OU regional campuses experience low vaccination rates compared to Athens campus

As Ohio University’s Nov. 15 COVID-19 vaccination deadline approaches, the vaccination rates of its regional campuses are much lower than those of the Athens campus.

OU’s Athens campus currently leads the regional campuses in vaccination rates by a large margin. As of Sept. 15, 72.9% of Athens campus students and employees are vaccinated, while the second-most vaccinated campus is OU Southern, with a 36.8% vaccination rate of its employees and students.

Despite the difference of rates on OU’s campuses, Gillian Ice, special assistant to the president for public health operations, said all OU students, regardless of location, receive the same information about COVID-19 vaccinations. 

Marisa Newland, a senior studying English and psychology at OU’s Chillicothe campus, said she hasn’t felt excluded from university information regarding COVID-19 and the vaccine.

“We're constantly getting information through email. So, I think I feel pretty in the loop that way,” Newland said. 

Newland also said she thinks the university has given students sufficient information about the vaccine and where to receive it. Presently, 35.3% of the total population at OU Chillicothe is vaccinated.

Nicole Pennington, executive dean for regional higher education, oversees all of OU’s regional campuses and has been keeping tabs on their vaccination rates. The regional campus’ lower rates may result from the variety of their students’ learning pathways, Pennington said. The regional campuses offer courses to those ranging from high school students taking college credit to local community members taking on jobs alongside classes, and communicating vaccine information can be difficult when much of the student population isn't on campus daily.

“We have also found the vaccination rates at our campuses mirror the general vaccination rates of the surrounding community,” Pennington said in an email. 

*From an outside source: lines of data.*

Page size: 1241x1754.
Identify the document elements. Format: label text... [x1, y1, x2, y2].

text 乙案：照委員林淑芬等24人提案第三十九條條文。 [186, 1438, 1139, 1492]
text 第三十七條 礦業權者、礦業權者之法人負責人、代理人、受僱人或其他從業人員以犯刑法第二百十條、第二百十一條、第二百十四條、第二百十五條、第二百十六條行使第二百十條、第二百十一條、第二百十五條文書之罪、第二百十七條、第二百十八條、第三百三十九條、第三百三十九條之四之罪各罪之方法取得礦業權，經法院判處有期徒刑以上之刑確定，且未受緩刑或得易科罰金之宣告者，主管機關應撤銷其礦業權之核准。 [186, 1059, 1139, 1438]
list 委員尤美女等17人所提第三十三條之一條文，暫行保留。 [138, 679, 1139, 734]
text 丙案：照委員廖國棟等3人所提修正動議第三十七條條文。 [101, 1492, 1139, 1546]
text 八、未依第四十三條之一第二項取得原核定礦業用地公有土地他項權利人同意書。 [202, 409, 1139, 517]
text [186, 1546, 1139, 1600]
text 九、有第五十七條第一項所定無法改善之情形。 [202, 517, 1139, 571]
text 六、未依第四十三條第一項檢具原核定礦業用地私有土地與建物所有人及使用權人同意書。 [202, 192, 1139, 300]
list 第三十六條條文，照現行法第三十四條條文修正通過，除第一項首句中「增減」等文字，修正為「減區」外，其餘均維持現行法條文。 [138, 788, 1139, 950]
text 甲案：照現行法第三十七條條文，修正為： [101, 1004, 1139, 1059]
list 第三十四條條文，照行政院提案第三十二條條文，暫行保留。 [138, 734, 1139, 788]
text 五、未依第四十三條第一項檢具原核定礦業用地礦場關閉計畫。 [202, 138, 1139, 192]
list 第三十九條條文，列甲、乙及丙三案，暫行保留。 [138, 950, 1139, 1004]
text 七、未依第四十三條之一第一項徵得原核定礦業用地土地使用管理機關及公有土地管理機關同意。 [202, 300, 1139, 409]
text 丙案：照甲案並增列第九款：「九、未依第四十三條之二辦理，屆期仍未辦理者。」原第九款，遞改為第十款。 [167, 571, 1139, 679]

There is also the possibility that regional campus students taking classes fully online do not know the mandate applies to them, Ice said. It could also be that students at the regional campuses have not filled out their COVID-19 Vaccination Pathways. 

Students at the regional campuses not only vary in education style but also in their views on how OU has handled COVID-19 vaccines. 

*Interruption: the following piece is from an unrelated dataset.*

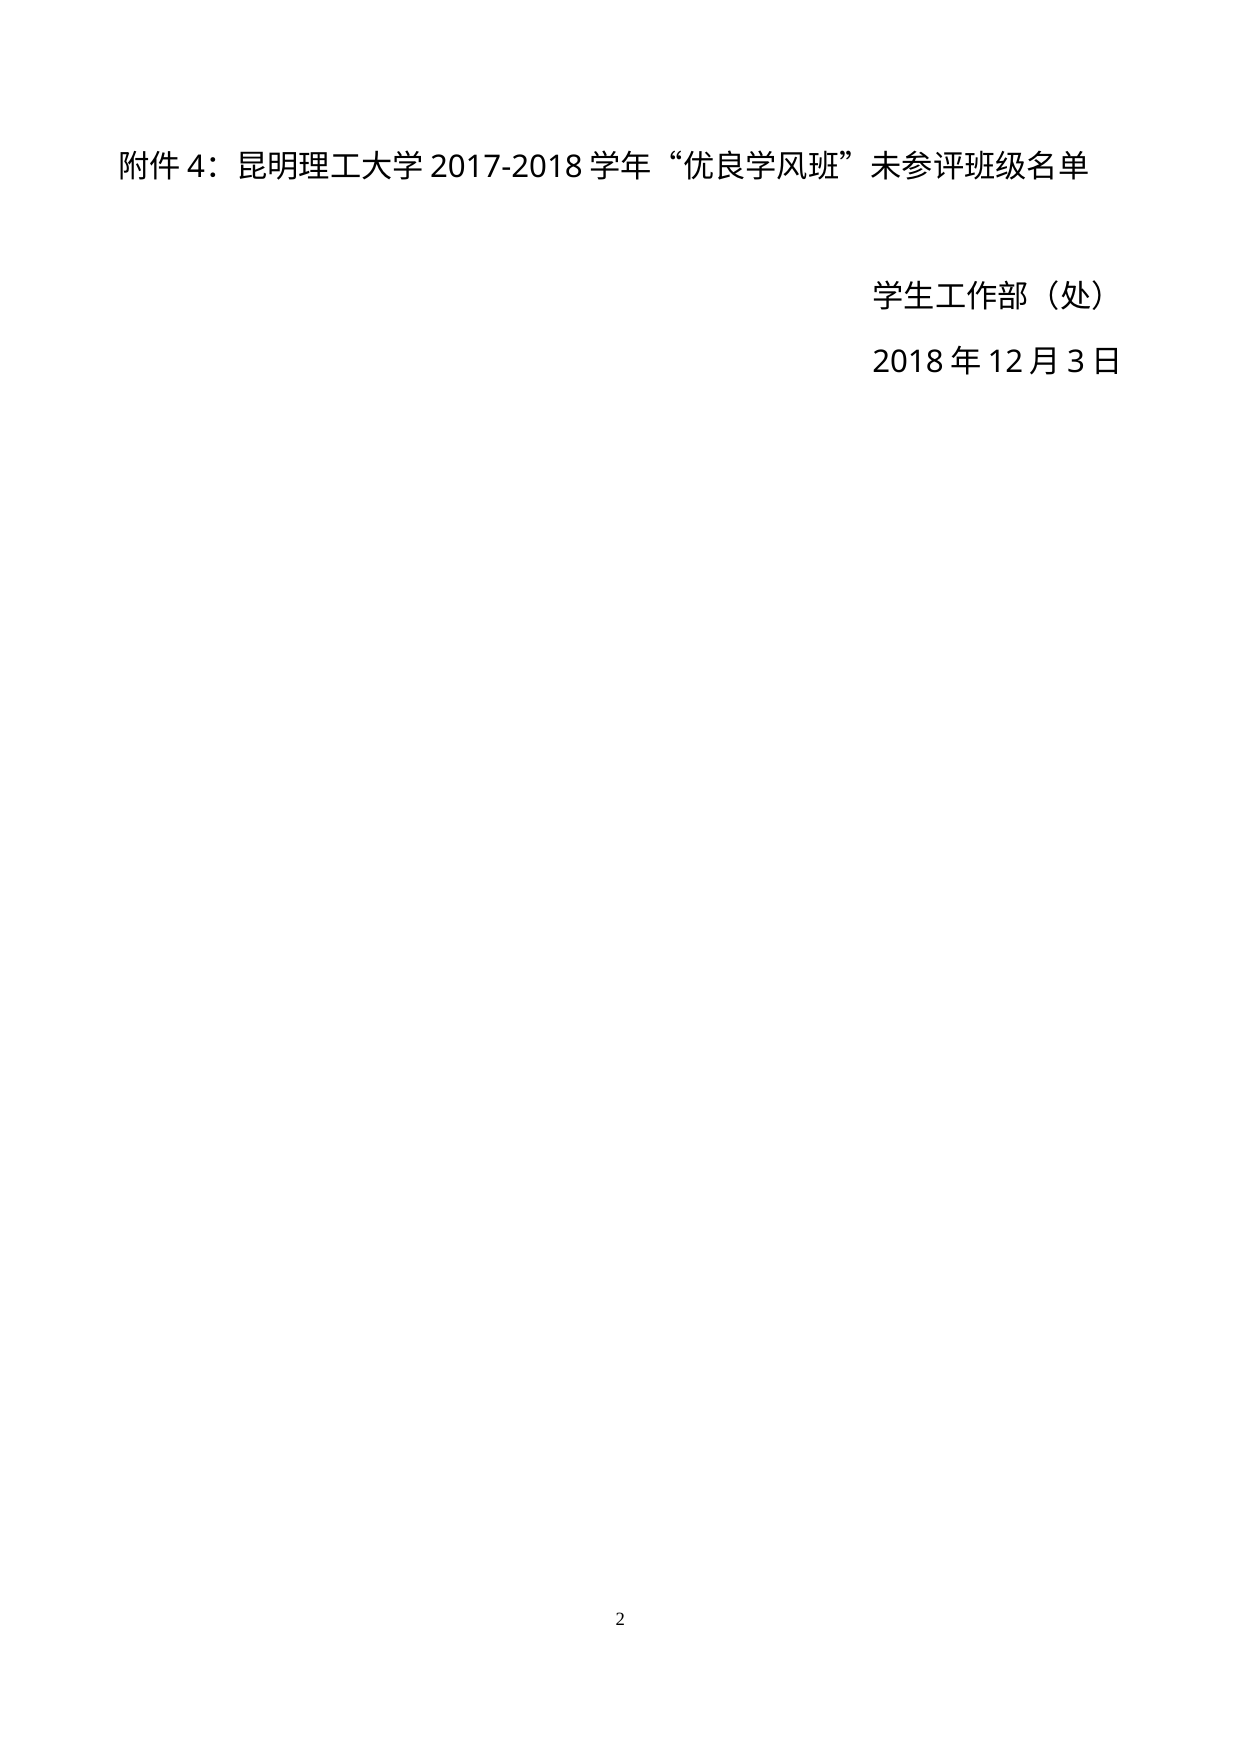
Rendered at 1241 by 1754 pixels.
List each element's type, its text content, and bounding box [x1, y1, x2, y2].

“I don't see why (vaccinations have) to be forced, and I wish that everyone had an option,” Maisey Russell, an undecided freshman at OU’s Lancaster campus, said. “I wish we could just continue to wear the masks and do the weekly testing, but I guess it's not working anymore.” 

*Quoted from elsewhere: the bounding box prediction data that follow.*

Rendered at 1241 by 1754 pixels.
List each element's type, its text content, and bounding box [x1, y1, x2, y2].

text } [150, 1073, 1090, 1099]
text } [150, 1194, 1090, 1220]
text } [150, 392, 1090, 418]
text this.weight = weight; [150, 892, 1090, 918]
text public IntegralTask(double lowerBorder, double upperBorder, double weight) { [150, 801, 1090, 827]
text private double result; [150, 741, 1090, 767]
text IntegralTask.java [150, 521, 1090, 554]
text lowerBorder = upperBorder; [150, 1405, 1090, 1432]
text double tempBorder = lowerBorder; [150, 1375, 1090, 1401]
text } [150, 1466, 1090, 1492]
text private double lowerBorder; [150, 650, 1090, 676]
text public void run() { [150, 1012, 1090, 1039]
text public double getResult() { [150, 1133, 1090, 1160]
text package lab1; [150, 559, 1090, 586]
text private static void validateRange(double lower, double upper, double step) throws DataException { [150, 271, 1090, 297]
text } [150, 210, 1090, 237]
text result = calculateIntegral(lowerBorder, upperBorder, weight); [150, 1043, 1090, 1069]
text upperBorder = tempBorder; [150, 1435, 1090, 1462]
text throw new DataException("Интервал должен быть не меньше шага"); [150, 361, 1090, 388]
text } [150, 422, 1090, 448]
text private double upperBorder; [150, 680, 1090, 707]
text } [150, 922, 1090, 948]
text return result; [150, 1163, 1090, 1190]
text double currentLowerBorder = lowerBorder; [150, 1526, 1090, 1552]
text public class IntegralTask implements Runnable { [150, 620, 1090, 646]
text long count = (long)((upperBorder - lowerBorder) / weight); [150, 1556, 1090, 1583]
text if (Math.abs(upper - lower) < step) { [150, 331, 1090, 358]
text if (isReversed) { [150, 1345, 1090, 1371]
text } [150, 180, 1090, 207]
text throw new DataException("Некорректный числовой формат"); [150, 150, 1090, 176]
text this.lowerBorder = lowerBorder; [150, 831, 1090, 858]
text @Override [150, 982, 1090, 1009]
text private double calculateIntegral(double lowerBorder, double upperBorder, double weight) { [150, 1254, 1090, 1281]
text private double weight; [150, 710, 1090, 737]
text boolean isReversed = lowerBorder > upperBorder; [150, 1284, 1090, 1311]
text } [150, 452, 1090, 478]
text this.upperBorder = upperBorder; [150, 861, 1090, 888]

Currently, 33.7% of all students and employees at OU Lancaster are vaccinated. 

Another possible reason vaccination rates are lower at regional campuses is because College Credit Plus students who do not take classes on campus are not yet required to receive the vaccine, though they are included in campus vaccination rates, Pennington said. 

“We’re regularly communicating information about vaccinations but making connections on this topic with the large variety of student populations can be challenging, especially as many of them are not physically on campus each day,” Pennington said in an email. 

Ice and Pennington agree that the regional campuses’ locations, the educational situations of regional students and the possibility that not all students have filled out their Vaccination Pathways can be the reason their rates are low. Regional campus students have other ideas as to why that’s the case.

“I think a lot of it has to do with mistrust and misinformation within the community, not even necessarily just on campus but within the surrounding community as well,” Newland said. “I think COVID is a very scary thing, and I also think that people are scared of the potential side effects of the vaccine. And that's causing a lot of hesitancy.” 

Like Newland, Russell said she is apprehensive about the vaccine due to stories she had heard from others who have received it. 

“It just intimidates me,” Russell said. “I am not absolutely against it or against anyone getting it, but it was the quickest vaccine ever made. I hear stories from people about the side effects … not from everybody, but (from) some people, you hear some scary ones.”